### GOAL
Turn every line of the material below into a Markdown table with the columns Row and Line, numbering the rows and leaving out blank lines.

### RECORD SET
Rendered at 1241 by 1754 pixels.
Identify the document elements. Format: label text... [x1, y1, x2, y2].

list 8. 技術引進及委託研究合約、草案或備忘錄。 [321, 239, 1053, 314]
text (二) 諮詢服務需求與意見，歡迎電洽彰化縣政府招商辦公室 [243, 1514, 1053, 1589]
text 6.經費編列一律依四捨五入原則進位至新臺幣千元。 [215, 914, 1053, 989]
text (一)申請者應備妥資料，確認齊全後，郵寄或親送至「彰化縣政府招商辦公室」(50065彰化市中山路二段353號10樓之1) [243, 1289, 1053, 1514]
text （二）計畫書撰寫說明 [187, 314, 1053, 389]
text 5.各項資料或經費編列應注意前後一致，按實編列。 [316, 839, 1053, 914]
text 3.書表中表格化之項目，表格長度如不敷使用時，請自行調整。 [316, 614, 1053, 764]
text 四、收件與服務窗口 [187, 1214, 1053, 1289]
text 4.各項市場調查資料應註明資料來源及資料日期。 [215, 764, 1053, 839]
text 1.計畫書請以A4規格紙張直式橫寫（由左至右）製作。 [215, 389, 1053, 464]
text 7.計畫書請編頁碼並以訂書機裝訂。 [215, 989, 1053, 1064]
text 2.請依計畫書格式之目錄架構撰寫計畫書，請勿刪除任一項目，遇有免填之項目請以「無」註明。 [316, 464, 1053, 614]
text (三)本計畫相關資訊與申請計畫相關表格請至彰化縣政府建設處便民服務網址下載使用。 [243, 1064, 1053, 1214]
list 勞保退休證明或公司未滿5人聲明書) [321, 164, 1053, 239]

### COMPLETED EXERCISE
| Row | Line |
|---|---|
| 1 | Rendered at 1241 by 1754 pixels. |
| 2 | Identify the document elements. Format: label text... [x1, y1, x2, y2]. |
| 3 | list 8. 技術引進及委託研究合約、草案或備忘錄。 [321, 239, 1053, 314] |
| 4 | text (二) 諮詢服務需求與意見，歡迎電洽彰化縣政府招商辦公室 [243, 1514, 1053, 1589] |
| 5 | text 6.經費編列一律依四捨五入原則進位至新臺幣千元。 [215, 914, 1053, 989] |
| 6 | text (一)申請者應備妥資料，確認齊全後，郵寄或親送至「彰化縣政府招商辦公室」(50065彰化市中山路二段353號10樓之1) [243, 1289, 1053, 1514] |
| 7 | text （二）計畫書撰寫說明 [187, 314, 1053, 389] |
| 8 | text 5.各項資料或經費編列應注意前後一致，按實編列。 [316, 839, 1053, 914] |
| 9 | text 3.書表中表格化之項目，表格長度如不敷使用時，請自行調整。 [316, 614, 1053, 764] |
| 10 | text 四、收件與服務窗口 [187, 1214, 1053, 1289] |
| 11 | text 4.各項市場調查資料應註明資料來源及資料日期。 [215, 764, 1053, 839] |
| 12 | text 1.計畫書請以A4規格紙張直式橫寫（由左至右）製作。 [215, 389, 1053, 464] |
| 13 | text 7.計畫書請編頁碼並以訂書機裝訂。 [215, 989, 1053, 1064] |
| 14 | text 2.請依計畫書格式之目錄架構撰寫計畫書，請勿刪除任一項目，遇有免填之項目請以「無」註明。 [316, 464, 1053, 614] |
| 15 | text (三)本計畫相關資訊與申請計畫相關表格請至彰化縣政府建設處便民服務網址下載使用。 [243, 1064, 1053, 1214] |
| 16 | list 勞保退休證明或公司未滿5人聲明書) [321, 164, 1053, 239] |